Key Takeaways
- Second quarter operating profit reached SEK 5.91 billion, falling short of the SEK 6.38 billion analyst consensus
- Revenue totaled SEK 54.83 billion, below the anticipated SEK 55.25 billion
- Conservative inventory approach limited the retailer’s capacity to satisfy customer orders
- After excluding SEK 679 million in restructuring expenses, underlying operating profit climbed 11% to SEK 6.59 billion
- The company projects June sales will remain unchanged versus prior year in local currency terms
Shares of H&M declined approximately 2.5% Thursday following the Swedish fashion retailer’s release of second-quarter financial results that underperformed Wall Street projections.
The company reported operating profit of SEK 5.91 billion for the three months ending in May, missing the analyst estimate of SEK 6.38 billion. Revenue came to SEK 54.83 billion, which also trailed the SEK 55.25 billion consensus.
The stock traded at 164.40 Swedish crowns, representing a decline of 4.3 crowns during the session.
Chief Executive Daniel Ervér conceded that the company’s stricter approach to inventory management came with trade-offs. “The tighter inventory management has, however, in some cases affected our ability to fully meet demand,” he noted in a prepared statement.

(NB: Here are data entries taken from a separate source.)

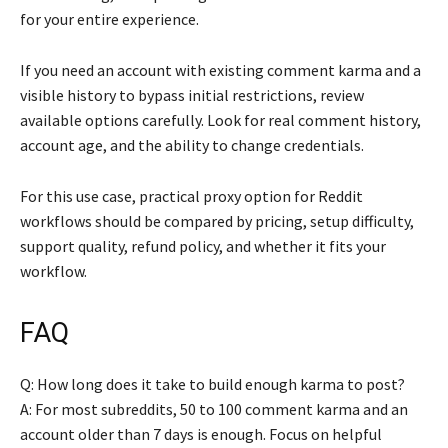
for your entire experience.
If you need an account with existing comment karma and a
visible history to bypass initial restrictions, review
available options carefully. Look for real comment history,
account age, and the ability to change credentials.
For this use case, practical proxy option for Reddit
workflows should be compared by pricing, setup difficulty,
support quality, refund policy, and whether it fits your
workflow.
FAQ
Q: How long does it take to build enough karma to post?
A: For most subreddits, 50 to 100 comment karma and an
account older than 7 days is enough. Focus on helpful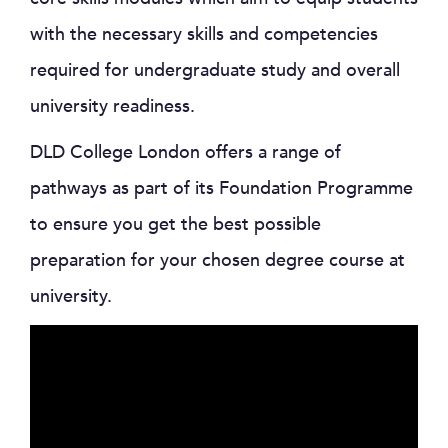
with the necessary skills and competencies
required for undergraduate study and overall
university readiness.
DLD College London offers a range of
pathways as part of its Foundation Programme
to ensure you get the best possible
preparation for your chosen degree course at
university.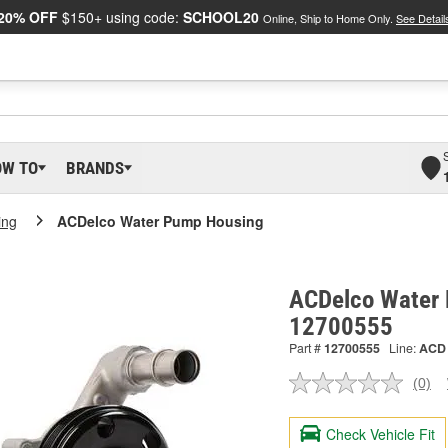
20% OFF
$150+ using code:
SCHOOL20
Online, Ship to Home Only.
See Detail
OW TO
BRANDS
ing
ACDelco Water Pump Housing
ACDelco Water 
12700555
Part #
12700555
Line:
ACD
(0)
No
ratin
valu
Check Vehicle Fit
Sam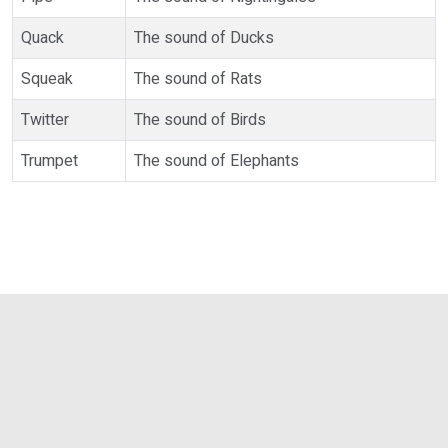
Quack
The sound of Ducks
Squeak
The sound of Rats
Twitter
The sound of Birds
Trumpet
The sound of Elephants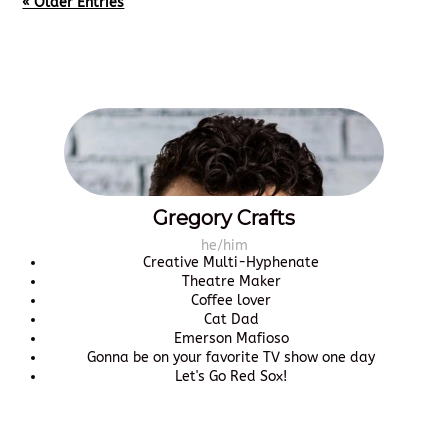
« Older Entries
Gregory Crafts
he/him
Creative Multi-Hyphenate
Theatre Maker
Coffee lover
Cat Dad
Emerson Mafioso
Gonna be on your favorite TV show one day
Let's Go Red Sox!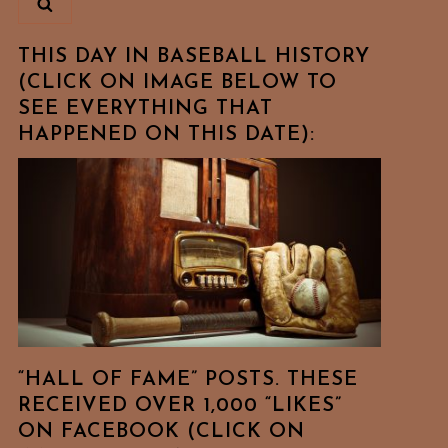
THIS DAY IN BASEBALL HISTORY
(CLICK ON IMAGE BELOW TO
SEE EVERYTHING THAT
HAPPENED ON THIS DATE):
“HALL OF FAME” POSTS. THESE
RECEIVED OVER 1,000 “LIKES”
ON FACEBOOK (CLICK ON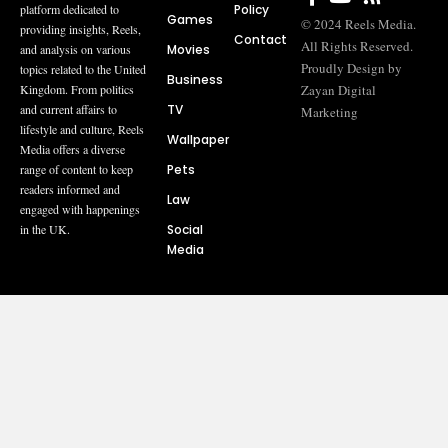
Policy
platform dedicated to
Games
© 2024 Reels Media.
providing insights, Reels,
Contact
All Rights Reserved.
Movies
and analysis on various
Proudly Design by
topics related to the United
Business
Zayan Digital
Kingdom. From politics
TV
and current affairs to
Marketing
lifestyle and culture, Reels
Wallpaper
Media offers a diverse
Pets
range of content to keep
readers informed and
Law
engaged with happenings
Social
in the UK.
Media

Revenue remained essentially unchanged year-over-year when measured in local currencies. The retailer also operated with approximately 3% fewer locations at the end of the quarter compared to the same period twelve months prior.
Digging Into the Financial Details
The reported shortfall was primarily attributed to non-recurring expenses. The company recorded SEK 679 million in restructuring charges related to organizational changes in its sales markets and central sales division.
Excluding these exceptional items, adjusted operating profit increased 11% to SEK 6.59 billion, representing a margin of 12% compared to 10.4% in the previous year. According to Morgan Stanley analysis, this underlying performance came in approximately 3-4% above market expectations.
Gross profit margin expanded to 56.6% from 55.4% in the comparable period, surpassing the forecasted 56.5%.
Net income remained stable at SEK 3.96 billion. Per-share earnings inched higher to SEK 2.49 from SEK 2.48. Operating cash flow surged 24% to SEK 10.59 billion.
Inventory holdings decreased 10% year-over-year to SEK 34.94 billion. When adjusted for currency fluctuations, the reduction was 2%.
For the six-month period of 2026, net sales totaled SEK 104.44 billion, compared to SEK 112.05 billion in the prior year. Excluding exceptional charges, operating profit for the half-year period increased 14% to SEK 8.10 billion.
Wall Street Perspective
Morgan Stanley, which maintains an “underweight” rating on H&M with a 120-crown price objective, characterized the results as “broadly in line with investor expectations.”
However, the investment bank expressed some reservations about the outlook for the latter half of the year. It highlighted decelerating constant-currency sales growth and diminishing benefits from cost reduction programs, as savings from margin enhancement and overhead efficiency initiatives begin to moderate.
The firm also emphasized that technology spending is scheduled to increase starting in the second half, while elevated raw material and logistics expenses continue to present challenges.
H&M indicated it anticipates third-quarter promotional activity to align with year-ago levels. The company forecasts June sales in local currencies will be unchanged compared to last year.
Throughout the quarter, H&M inaugurated its initial location in Rio de Janeiro and relaunched its premier store on Hamngatan in Stockholm. The retailer has scheduled its first Paraguayan store opening for the second half of 2026 and plans to enter the Argentine market in 2027.